Why Brands, Bigtechs, Fintechs and Banks Are All Taking Notice of Banking as a Service

Why Brands, Bigtechs, Fintechs and Banks Are All Taking Notice of Banking as a Service

by April 18, 2022

The Asia Pacific region is leading the way in a revolution that is changing the way consumers interact with financial services.

Banking as a Service (BaaS) has been spreading rapidly over the last couple of years, enabling brands to offer their customers a range of financial services, from buy-now-pay-later financing to personalised and proactive lending offers.

In fact, new research from Finastra reveals that 88% of senior executives in a number of sectors (including banking, healthcare, retail and technology) said they are already implementing BaaS solutions or are planning to, compared with 80% in EMEA and 87% in the Americas.

BaaS is the provision of retail or wholesale banking products and services, in context, as a service using an existing licensed institution’s secure, regulated infrastructure with modern API-driven platforms.

It’s changing the game by creating totally new business models and revenue streams, with a value chain that consists of three key players besides the end-customer:

  • Distributors (also referred to as ‘embedders’): Organisations that embed banking services directly into their existing customer journeys for retail or corporate customers.
  • Enablers: Usually bigtechs and fintechs that help to embed financial services into third-party platforms and apps
  • Providers: Financial institutions holding a banking license and offering regulated and complaint financial products

For financial institutions, BaaS simultaneously creates the opportunity to reach more customers whilst lowering the acquisition cost per customer significantly; for distributors, BaaS provides the potential for new lines of revenue whilst building deeper relationships with their customers.

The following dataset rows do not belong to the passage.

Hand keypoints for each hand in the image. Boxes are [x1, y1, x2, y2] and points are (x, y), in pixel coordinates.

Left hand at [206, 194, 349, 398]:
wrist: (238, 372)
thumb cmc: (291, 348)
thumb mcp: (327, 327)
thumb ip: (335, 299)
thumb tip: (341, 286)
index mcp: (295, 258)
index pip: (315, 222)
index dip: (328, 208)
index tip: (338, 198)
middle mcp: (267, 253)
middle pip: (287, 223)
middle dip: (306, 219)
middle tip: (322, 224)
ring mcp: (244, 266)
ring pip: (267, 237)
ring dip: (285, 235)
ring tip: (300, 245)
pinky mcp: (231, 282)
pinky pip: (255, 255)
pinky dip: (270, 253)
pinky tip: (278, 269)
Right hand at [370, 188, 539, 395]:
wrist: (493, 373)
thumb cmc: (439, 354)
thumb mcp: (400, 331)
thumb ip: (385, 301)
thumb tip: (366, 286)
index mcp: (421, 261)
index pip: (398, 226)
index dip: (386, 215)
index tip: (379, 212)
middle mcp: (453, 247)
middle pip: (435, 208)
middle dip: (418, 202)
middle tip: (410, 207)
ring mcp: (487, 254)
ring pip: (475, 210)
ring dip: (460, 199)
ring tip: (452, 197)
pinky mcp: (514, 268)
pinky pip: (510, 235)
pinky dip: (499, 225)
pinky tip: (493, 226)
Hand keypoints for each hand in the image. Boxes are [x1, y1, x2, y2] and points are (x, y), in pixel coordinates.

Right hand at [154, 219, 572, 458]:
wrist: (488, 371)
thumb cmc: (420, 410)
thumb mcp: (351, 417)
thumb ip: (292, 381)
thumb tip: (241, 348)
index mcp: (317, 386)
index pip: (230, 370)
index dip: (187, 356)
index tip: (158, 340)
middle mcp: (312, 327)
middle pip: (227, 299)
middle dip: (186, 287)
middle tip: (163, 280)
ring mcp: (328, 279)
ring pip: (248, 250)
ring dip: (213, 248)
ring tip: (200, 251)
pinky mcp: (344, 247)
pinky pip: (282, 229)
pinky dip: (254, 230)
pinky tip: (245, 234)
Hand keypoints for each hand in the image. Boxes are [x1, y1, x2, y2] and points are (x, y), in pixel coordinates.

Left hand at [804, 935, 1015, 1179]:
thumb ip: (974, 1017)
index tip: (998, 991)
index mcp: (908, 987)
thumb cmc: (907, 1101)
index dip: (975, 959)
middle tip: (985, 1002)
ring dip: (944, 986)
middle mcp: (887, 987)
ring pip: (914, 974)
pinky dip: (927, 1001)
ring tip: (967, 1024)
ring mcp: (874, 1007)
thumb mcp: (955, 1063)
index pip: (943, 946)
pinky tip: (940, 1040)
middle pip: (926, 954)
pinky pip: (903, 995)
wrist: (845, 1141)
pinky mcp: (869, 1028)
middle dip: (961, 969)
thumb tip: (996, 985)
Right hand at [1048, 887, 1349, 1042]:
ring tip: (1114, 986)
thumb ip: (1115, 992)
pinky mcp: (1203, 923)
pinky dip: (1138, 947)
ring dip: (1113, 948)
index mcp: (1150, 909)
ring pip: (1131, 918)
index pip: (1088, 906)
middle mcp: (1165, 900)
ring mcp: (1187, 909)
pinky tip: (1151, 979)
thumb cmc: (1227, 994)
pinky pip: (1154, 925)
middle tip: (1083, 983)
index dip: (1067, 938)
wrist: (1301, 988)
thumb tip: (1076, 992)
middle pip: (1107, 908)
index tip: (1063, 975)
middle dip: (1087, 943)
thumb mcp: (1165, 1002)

In short, BaaS makes it simple, fast and cost effective to integrate regulated products into the customer journey.

Although growth has been rapid, BaaS is still an evolving industry with huge potential to grow.

In fact, Finastra expects the BaaS market – including banks, wealth management and insurance companies as well as those providing the enabling technology without underlying FS solutions –to be worth US$7 trillion by 2030.

But for this potential to be reached, distributors, enablers and providers will need to overcome a number of challenges and invest time in creating streamlined customer experiences and sleek, engaging products.

Finastra’s latest research, Banking as a Service: Outlook 2022 | Paving the way for Embedded Finance, provides insight into the market maturity of BaaS solutions.

We interviewed 50 senior executives, surveyed a further 1,600, and calculated value pools and potential growth rates of BaaS for the next three years across a number of industries, including retail, e-commerce, technology, and healthcare among others.

Findings from the report include:

  • Over 46% of APAC distributors currently offer, or plan to offer, credit cards to their customers using Banking as a Service, with other popular offerings including savings accounts (41%) and payment cards (38%)
  • Distributors are spending US$10 – US$50 million per year on financial products and service partnerships across APAC – a high level of spending which is expected to be sustained throughout 2022
  • Globally, 70% distributors want to increase their spending on financial partnerships (including BaaS),
  • 50% enablers globally want to increase their number of partnerships with distributors and providers by more than 50% in the next five years

Whilst the BaaS market is currently more focused on the retail market, distributors indicated clearly to us that there will be a shift towards the small and medium-sized enterprise (SME) and corporate segment over the next three years.

SME lending and corporate treasury/FX services are poised to gain the highest traction and demand over the next three years, particularly in the banking and healthcare sectors.

Another segment poised for significant growth is Point of Sale (POS) financing, in which fixed-term loans are provided by, or on behalf of, a retailer.

This emerging area is expected to grow by 104% in the banking industry, with the market almost doubling in size by 2024.

BaaS enables POS financing to be expanded to debit card customers, which will translate into huge growth potential.

The market has spoken clearly and BaaS is sure to expand rapidly in the coming years.

The onus is now on companies, across all market segments, to assess the opportunities and plan a strategy that includes selecting the right use-cases, sectors, and customer segments for their business, as well as entering partnerships to accelerate market entry and penetration.

As we look to the immediate future, one thing is very clear; consumers—both retail and corporate—are changing where they source financial services and shifting to non-bank channels.

BaaS is paving the route towards truly embedded finance and a banking experience that adapts to this changed consumer behaviour.